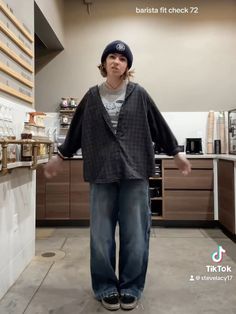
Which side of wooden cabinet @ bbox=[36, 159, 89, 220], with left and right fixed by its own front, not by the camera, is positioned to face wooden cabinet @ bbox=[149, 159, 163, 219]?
left

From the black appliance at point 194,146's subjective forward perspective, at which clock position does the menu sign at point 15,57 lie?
The menu sign is roughly at 1 o'clock from the black appliance.

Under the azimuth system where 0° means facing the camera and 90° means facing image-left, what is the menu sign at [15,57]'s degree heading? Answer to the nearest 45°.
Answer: approximately 315°

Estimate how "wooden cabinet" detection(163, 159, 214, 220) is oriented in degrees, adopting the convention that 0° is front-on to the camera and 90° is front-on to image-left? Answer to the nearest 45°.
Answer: approximately 0°

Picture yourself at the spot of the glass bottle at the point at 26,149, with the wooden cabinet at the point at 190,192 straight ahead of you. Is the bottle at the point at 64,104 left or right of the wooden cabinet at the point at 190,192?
left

| The problem |
Write out each entry word for word, images excluded.

| Your solution |
Which side of wooden cabinet @ bbox=[36, 159, 89, 220], with left and right fixed by its own front, not by the camera, is positioned to face wooden cabinet @ bbox=[149, 159, 163, 219]?
left

From the black appliance at point 194,146's subjective forward perspective, at which clock position does the menu sign at point 15,57 lie?
The menu sign is roughly at 1 o'clock from the black appliance.

Under the azimuth system where 0° means facing the camera and 90° means facing image-left, what is the menu sign at [15,57]'s degree heading? Answer to the nearest 45°.
Answer: approximately 315°

Estimate how "wooden cabinet" detection(163, 159, 214, 220) is oriented in degrees, adopting the convention that 0° is front-on to the camera and 90° is front-on to image-left? Answer to the nearest 45°.
Answer: approximately 0°

Picture yourself at the spot of the glass bottle at the point at 26,149, with the wooden cabinet at the point at 190,192 straight ahead of you. Is the bottle at the point at 64,104 left or right of the wooden cabinet at the point at 190,192?
left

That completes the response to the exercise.